▶ **HOW TO COMPLETE THIS TASK**
Please give again, exactly and only, the stretch of lines from the one containing "40: (533, 274, 1.70)" to the end of the entries below.

══ EXERCISE MATERIALS

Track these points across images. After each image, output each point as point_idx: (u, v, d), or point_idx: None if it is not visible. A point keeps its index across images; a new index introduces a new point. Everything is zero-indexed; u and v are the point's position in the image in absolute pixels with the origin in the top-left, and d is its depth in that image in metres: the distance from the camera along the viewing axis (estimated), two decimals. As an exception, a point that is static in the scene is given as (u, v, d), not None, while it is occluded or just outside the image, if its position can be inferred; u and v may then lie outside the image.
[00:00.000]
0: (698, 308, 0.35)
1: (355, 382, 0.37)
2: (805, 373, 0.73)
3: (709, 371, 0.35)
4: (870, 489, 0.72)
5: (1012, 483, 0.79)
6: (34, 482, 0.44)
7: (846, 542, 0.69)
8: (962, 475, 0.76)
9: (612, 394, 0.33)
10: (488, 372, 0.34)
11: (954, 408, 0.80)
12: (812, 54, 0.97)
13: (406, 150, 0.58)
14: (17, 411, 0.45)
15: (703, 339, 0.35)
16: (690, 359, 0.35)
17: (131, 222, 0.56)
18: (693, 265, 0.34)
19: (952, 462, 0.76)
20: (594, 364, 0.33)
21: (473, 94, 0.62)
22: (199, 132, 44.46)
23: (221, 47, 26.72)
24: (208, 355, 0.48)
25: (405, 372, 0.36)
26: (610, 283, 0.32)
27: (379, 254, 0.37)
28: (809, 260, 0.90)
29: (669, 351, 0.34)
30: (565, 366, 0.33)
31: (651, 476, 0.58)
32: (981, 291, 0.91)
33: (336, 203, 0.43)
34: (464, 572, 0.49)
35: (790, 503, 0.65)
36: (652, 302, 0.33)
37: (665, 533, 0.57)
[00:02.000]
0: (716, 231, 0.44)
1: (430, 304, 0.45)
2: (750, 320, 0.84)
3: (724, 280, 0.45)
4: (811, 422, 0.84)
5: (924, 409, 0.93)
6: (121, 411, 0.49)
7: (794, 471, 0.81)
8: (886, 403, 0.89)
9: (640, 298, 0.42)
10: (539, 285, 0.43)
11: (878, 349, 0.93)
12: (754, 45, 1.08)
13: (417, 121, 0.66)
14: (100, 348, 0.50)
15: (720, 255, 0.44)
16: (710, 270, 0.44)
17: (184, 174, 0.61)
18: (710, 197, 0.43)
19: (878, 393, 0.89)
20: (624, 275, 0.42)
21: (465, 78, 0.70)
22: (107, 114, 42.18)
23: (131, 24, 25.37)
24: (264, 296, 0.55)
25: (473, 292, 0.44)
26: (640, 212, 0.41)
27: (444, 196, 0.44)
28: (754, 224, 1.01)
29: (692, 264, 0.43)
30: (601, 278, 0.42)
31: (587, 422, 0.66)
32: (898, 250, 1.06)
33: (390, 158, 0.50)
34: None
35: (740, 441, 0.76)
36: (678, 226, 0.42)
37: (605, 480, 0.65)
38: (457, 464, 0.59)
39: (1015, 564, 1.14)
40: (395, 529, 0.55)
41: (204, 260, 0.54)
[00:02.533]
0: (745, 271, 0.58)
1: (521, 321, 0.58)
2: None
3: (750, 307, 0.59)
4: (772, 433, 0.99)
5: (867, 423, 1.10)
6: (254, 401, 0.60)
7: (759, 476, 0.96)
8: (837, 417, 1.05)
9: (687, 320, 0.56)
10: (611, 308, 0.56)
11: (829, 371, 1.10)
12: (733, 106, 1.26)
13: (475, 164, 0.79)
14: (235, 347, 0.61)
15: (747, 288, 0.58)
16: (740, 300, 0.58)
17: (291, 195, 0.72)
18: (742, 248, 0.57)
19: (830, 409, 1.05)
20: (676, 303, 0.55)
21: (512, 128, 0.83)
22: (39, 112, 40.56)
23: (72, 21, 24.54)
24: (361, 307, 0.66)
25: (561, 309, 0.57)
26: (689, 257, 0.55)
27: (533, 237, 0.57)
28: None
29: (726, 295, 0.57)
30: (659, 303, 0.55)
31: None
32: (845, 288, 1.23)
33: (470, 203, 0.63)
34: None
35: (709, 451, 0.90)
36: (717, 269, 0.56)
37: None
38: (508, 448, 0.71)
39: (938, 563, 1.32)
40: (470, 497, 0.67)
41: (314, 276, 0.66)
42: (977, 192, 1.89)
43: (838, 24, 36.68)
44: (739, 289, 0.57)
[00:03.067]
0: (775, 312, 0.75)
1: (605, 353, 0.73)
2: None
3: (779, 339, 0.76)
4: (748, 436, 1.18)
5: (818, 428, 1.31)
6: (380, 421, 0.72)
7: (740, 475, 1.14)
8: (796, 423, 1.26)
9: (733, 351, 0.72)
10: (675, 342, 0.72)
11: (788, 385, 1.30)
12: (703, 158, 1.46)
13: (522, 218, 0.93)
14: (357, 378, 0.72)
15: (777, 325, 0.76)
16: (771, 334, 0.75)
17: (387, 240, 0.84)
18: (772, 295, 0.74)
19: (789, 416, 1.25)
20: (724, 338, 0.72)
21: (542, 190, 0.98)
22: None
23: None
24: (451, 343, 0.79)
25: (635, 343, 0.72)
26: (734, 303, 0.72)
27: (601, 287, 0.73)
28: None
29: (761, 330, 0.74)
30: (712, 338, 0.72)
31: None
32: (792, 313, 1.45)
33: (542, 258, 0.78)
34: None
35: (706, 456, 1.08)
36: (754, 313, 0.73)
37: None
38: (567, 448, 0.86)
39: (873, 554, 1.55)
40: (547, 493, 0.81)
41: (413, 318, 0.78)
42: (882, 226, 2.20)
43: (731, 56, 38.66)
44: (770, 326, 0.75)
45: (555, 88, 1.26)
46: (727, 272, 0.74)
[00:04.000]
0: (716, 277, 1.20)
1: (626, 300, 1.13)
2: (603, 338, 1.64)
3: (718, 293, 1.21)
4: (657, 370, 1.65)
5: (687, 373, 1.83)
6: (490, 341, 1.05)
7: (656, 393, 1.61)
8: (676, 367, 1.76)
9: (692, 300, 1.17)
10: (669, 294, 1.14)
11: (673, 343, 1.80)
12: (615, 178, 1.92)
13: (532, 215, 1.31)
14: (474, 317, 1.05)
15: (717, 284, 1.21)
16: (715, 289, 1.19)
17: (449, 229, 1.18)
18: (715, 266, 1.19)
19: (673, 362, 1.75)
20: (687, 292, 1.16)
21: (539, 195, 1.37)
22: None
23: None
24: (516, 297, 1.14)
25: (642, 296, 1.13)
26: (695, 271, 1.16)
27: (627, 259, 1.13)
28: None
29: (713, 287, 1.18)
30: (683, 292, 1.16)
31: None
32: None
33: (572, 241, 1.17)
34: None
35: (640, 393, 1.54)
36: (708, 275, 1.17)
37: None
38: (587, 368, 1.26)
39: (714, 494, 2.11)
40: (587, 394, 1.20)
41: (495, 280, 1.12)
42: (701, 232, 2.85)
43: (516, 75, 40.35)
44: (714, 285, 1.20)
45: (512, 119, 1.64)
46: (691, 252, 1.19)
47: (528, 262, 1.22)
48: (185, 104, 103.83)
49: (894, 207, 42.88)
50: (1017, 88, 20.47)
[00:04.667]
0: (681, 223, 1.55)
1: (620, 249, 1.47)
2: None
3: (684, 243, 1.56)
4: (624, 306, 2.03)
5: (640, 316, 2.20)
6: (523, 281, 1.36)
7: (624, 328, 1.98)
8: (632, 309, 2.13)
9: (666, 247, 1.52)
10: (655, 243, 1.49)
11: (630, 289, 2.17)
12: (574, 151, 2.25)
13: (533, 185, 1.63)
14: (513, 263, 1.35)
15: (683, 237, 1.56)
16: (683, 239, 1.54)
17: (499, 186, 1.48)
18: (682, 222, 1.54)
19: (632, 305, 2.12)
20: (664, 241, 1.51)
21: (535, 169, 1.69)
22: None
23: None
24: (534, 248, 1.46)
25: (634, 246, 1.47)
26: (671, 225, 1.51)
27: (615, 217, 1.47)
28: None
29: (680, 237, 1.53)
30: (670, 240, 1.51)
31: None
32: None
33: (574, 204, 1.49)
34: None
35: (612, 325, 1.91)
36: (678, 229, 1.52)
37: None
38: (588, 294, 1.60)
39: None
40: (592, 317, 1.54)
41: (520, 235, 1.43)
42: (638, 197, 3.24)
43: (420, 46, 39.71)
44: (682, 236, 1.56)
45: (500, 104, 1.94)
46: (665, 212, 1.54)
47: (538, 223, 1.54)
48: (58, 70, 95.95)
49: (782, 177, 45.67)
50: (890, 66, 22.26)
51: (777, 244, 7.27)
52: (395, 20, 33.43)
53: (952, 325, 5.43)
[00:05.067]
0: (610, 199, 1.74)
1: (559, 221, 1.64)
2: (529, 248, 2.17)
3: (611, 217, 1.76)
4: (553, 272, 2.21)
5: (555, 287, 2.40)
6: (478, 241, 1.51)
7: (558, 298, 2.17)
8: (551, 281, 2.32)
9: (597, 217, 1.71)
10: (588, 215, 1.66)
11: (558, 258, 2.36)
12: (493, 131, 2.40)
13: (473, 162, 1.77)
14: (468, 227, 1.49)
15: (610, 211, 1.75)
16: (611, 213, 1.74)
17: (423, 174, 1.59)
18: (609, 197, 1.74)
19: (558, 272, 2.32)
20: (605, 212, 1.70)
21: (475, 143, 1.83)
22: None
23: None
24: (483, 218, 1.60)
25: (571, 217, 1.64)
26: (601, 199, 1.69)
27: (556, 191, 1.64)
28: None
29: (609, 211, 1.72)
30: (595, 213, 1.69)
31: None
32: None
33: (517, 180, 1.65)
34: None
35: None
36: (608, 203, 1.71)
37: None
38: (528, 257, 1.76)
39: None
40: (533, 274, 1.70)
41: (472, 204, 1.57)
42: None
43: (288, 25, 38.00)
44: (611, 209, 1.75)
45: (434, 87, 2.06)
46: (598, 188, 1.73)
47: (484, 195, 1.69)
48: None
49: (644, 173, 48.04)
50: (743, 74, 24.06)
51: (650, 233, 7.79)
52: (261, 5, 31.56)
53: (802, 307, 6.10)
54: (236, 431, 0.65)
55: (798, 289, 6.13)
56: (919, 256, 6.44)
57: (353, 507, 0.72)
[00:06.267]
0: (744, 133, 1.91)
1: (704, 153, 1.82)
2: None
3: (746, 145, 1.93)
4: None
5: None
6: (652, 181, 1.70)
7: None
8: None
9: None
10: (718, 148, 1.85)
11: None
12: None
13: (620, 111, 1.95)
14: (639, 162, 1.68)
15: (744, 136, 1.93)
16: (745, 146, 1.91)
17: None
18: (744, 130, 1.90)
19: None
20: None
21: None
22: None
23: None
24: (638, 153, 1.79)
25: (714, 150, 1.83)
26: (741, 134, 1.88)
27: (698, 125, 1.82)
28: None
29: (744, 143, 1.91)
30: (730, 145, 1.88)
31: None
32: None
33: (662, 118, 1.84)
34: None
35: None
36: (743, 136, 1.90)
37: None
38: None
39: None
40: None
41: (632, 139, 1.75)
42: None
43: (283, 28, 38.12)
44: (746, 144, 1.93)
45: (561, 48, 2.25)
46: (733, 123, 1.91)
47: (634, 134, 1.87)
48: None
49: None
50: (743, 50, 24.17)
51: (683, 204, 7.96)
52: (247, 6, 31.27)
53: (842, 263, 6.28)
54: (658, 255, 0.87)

════

▶ **ANSWER TO THE PROBLEM**
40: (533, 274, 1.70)
41: (472, 204, 1.57)
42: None
43: (288, 25, 38.00)
44: (611, 209, 1.75)
45: (434, 87, 2.06)
46: (598, 188, 1.73)
47: (484, 195, 1.69)
48: None
49: (644, 173, 48.04)
50: (743, 74, 24.06)
51: (650, 233, 7.79)
52: (261, 5, 31.56)
53: (802, 307, 6.10)
54: (236, 431, 0.65)
55: (798, 289, 6.13)
56: (919, 256, 6.44)
57: (353, 507, 0.72)
[00:06.267]
0: (744, 133, 1.91)
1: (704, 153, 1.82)
2: None
3: (746, 145, 1.93)
4: None
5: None
6: (652, 181, 1.70)
7: None
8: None
9: None
10: (718, 148, 1.85)
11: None
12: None
13: (620, 111, 1.95)
14: (639, 162, 1.68)
15: (744, 136, 1.93)
16: (745, 146, 1.91)
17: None
18: (744, 130, 1.90)
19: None
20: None
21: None
22: None
23: None
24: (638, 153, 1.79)
25: (714, 150, 1.83)
26: (741, 134, 1.88)
27: (698, 125, 1.82)
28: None
29: (744, 143, 1.91)
30: (730, 145, 1.88)
31: None
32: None
33: (662, 118, 1.84)
34: None
35: None
36: (743, 136, 1.90)
37: None
38: None
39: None
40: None
41: (632, 139, 1.75)
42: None
43: (283, 28, 38.12)
44: (746, 144, 1.93)
45: (561, 48, 2.25)
46: (733, 123, 1.91)
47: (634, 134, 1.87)
48: None
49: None
50: (743, 50, 24.17)
51: (683, 204, 7.96)
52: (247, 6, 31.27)
53: (842, 263, 6.28)
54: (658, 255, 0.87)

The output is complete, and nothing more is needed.